## Raw data

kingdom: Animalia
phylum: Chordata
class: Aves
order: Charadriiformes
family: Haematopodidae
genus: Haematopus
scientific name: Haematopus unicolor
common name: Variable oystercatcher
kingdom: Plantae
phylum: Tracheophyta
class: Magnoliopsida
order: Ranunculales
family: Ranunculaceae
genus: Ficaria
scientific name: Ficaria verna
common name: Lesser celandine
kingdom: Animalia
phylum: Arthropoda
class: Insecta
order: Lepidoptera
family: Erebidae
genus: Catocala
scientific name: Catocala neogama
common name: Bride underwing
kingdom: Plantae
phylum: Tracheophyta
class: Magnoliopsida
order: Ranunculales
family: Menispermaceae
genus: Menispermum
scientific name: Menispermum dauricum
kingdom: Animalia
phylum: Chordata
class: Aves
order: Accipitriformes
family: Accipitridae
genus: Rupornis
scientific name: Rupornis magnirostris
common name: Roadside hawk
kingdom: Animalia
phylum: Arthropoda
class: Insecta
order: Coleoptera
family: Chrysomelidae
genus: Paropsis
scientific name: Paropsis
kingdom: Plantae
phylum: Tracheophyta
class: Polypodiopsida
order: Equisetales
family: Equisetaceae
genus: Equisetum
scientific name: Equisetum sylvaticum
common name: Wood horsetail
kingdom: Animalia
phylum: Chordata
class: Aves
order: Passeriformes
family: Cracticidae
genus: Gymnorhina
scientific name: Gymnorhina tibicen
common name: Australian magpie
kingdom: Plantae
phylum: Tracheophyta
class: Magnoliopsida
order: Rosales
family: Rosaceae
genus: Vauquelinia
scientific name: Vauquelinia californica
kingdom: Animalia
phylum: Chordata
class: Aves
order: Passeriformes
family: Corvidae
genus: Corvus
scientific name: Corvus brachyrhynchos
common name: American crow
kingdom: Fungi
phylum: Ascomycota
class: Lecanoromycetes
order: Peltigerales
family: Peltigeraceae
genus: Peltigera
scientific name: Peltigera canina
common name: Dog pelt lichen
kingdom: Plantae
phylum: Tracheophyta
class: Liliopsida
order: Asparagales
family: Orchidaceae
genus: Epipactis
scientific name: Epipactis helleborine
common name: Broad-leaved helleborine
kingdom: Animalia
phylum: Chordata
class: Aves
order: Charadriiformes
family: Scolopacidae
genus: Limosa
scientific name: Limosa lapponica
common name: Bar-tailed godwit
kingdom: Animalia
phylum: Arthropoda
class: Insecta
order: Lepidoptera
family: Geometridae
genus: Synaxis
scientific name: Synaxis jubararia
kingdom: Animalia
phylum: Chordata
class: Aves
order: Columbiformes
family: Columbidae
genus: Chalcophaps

## Set exercise
Rewrite the portion of the listing above that begins with the line containing "genus: Haematopus" and ends with the line containing "family: Equisetaceae", both lines included, as a numbered list with any blank lines omitted.

## Answer for the task
1. genus: Haematopus
2. scientific name: Haematopus unicolor
3. common name: Variable oystercatcher
4. kingdom: Plantae
5. phylum: Tracheophyta
6. class: Magnoliopsida
7. order: Ranunculales
8. family: Ranunculaceae
9. genus: Ficaria
10. scientific name: Ficaria verna
11. common name: Lesser celandine
12. kingdom: Animalia
13. phylum: Arthropoda
14. class: Insecta
15. order: Lepidoptera
16. family: Erebidae
17. genus: Catocala
18. scientific name: Catocala neogama
19. common name: Bride underwing
20. kingdom: Plantae
21. phylum: Tracheophyta
22. class: Magnoliopsida
23. order: Ranunculales
24. family: Menispermaceae
25. genus: Menispermum
26. scientific name: Menispermum dauricum
27. kingdom: Animalia
28. phylum: Chordata
29. class: Aves
30. order: Accipitriformes
31. family: Accipitridae
32. genus: Rupornis
33. scientific name: Rupornis magnirostris
34. common name: Roadside hawk
35. kingdom: Animalia
36. phylum: Arthropoda
37. class: Insecta
38. order: Coleoptera
39. family: Chrysomelidae
40. genus: Paropsis
41. scientific name: Paropsis
42. kingdom: Plantae
43. phylum: Tracheophyta
44. class: Polypodiopsida
45. order: Equisetales
46. family: Equisetaceae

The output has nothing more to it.